Consegna:
Rispondi alle seguenti domande sul brano dedicato a Sadeq Hedayat.
1. In quale città nacque Hedayat?
2. In quale secolo emigrarono in India i seguaci dello zoroastrismo da cui discendono i parsi?
3. In che anno Hedayat raggiunse Bombay?

Brano da leggere:
=-=-=
Sadeq Hedayat frequentò la scuola francese di San Luigi a Teheran, dove nacque nel 1903. Tra il 1925 e il 1930 studiò alle università di Gand, Parigi e Besançon. Partì per laurearsi in ingegneria civile, materia per cui non provava alcun interesse, passò ad architettura, che fu un ripiego non meno infelice, e solo alla fine gli fu permesso di studiare letteratura francese, l’unica disciplina che lo appassionava davvero. Nei suoi scritti si scorge l’influenza di autori del calibro di de Quincey, Poe, Lautréamont, Rilke e Kafka, nonché del simbolismo e del cinema espressionista (si pensi al Gabinetto delle figure di cera di Paul Leni). L’opera di Hedayat è però assolutamente originale e non riducibile ai soli influssi europei. Raccogliamo quindi l’invito della traduttrice e insigne iranista Anna Vanzan a considerare Hedayat come una cerniera culturale tra l’Europa e l’India.
Sì, perché c’è di India nella sua opera ce n’è tanta, almeno quanta Europa, a cominciare proprio da La civetta cieca.
La cultura persiana è molto permeabile e nel corso dei secoli ha importato ed esportato usanze e conoscenze. In particolare India e Persia vantano antichi legami, non solo commerciali. In India è presente una forte minoranza persiana, quella dei parsi, discendenti dei seguaci dello zoroastrismo emigrati nell’ottavo secolo per sfuggire alle persecuzioni religiose. Le tecniche yoga sono state accolte da secoli nella tradizione persiana. Uno dei punti di svolta nelle relazioni tra le due civiltà è il lungo soggiorno di Humayun alla corte dello scià Tahmasp I alla metà del XVI secolo. Con l’aiuto di Tahmasp I, Humayun recupera il trono e porta con sé a Delhi la cultura persiana. Ad esempio, le famose miniature indiane non sono altro che la versione locale della tecnica persiana. Ma a essere diffusa in India da Humayun è soprattutto la lingua persiana, che sarà studiata e parlata dalle classi elevate per secoli. Almeno fino all’inizio del secolo scorso la poesia persiana era largamente coltivata dalle élites indiane e quando Hedayat raggiunse Bombay nel 1936 su invito dal viceconsole persiano, suo amico, trovò un ambiente favorevole alla sua lingua e alla sua cultura.
=-=-=
Voci fornite:
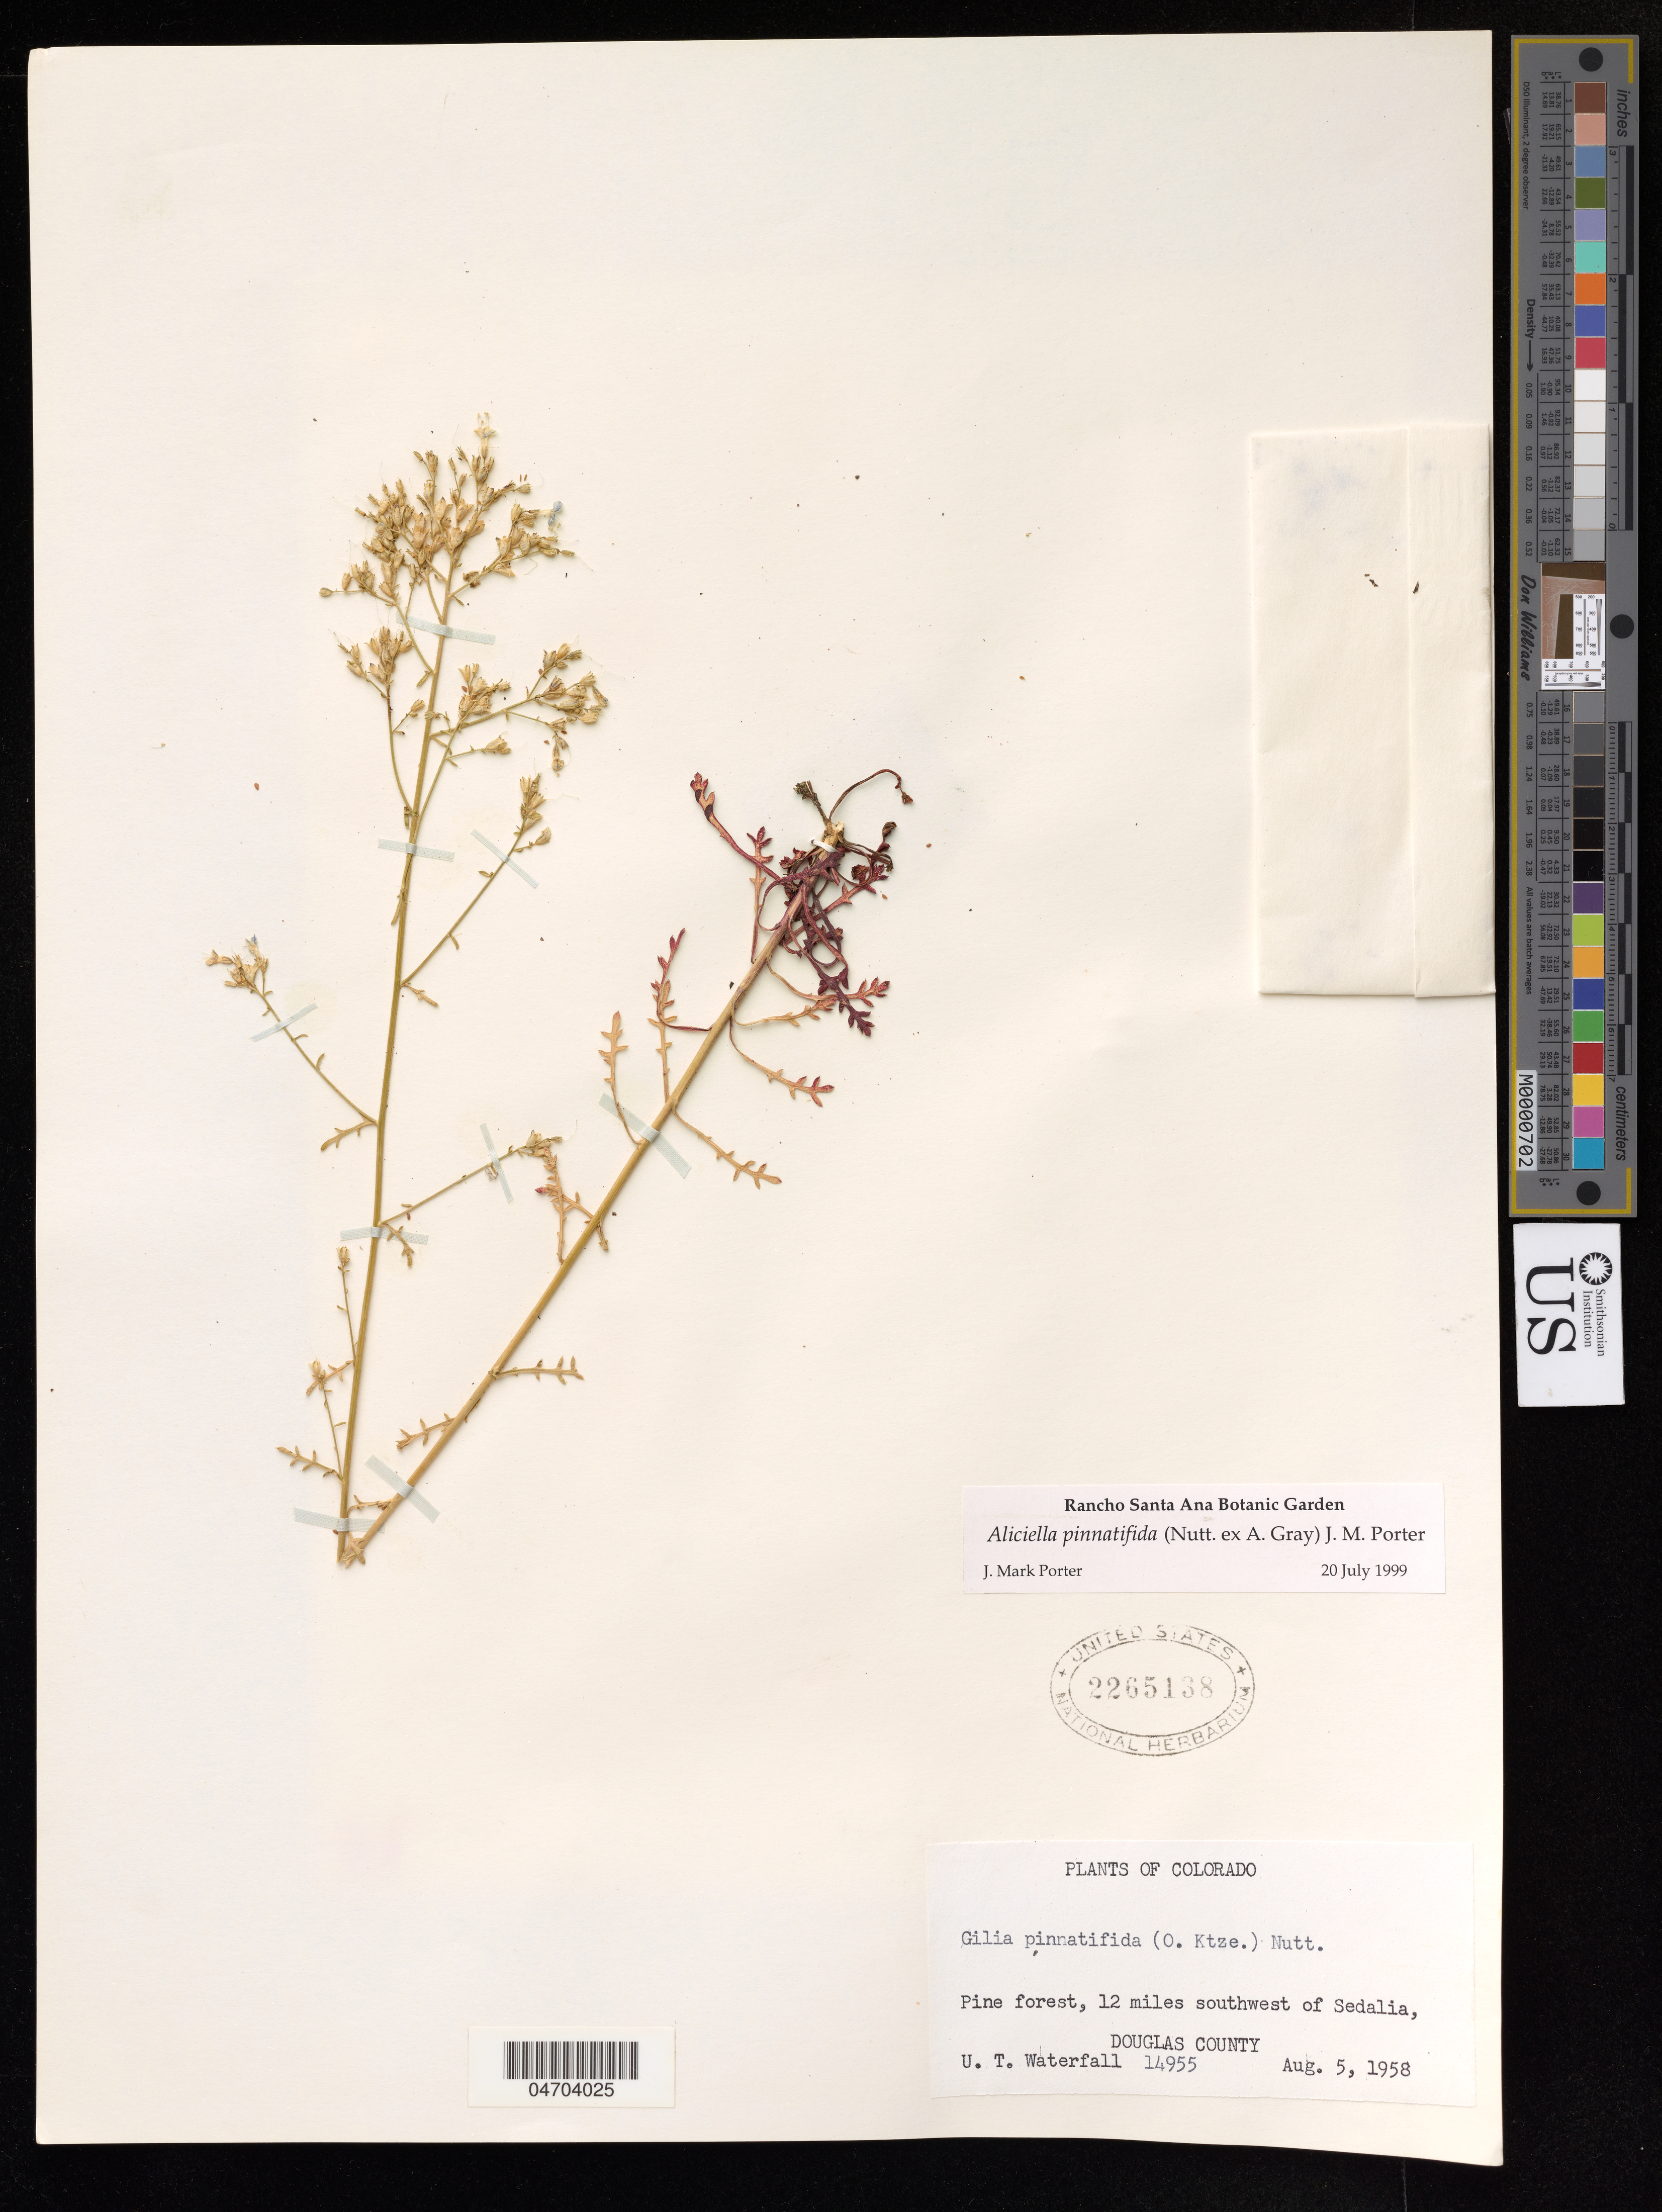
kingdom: Plantae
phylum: Tracheophyta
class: Magnoliopsida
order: Ericales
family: Polemoniaceae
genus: Aliciella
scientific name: Aliciella pinnatifida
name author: (Nutt. ex A. Gray) J.M. Porter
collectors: U. Waterfall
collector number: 14955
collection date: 1958-08-05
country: United States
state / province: Colorado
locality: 12 miles southwest of Sedalia, Douglas County.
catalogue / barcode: US 2265138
=-=-=
Soluzione svolta:
1. Hedayat nacque a Teheran.
2. Emigrarono nell'ottavo secolo.
3. Hedayat raggiunse Bombay nel 1936.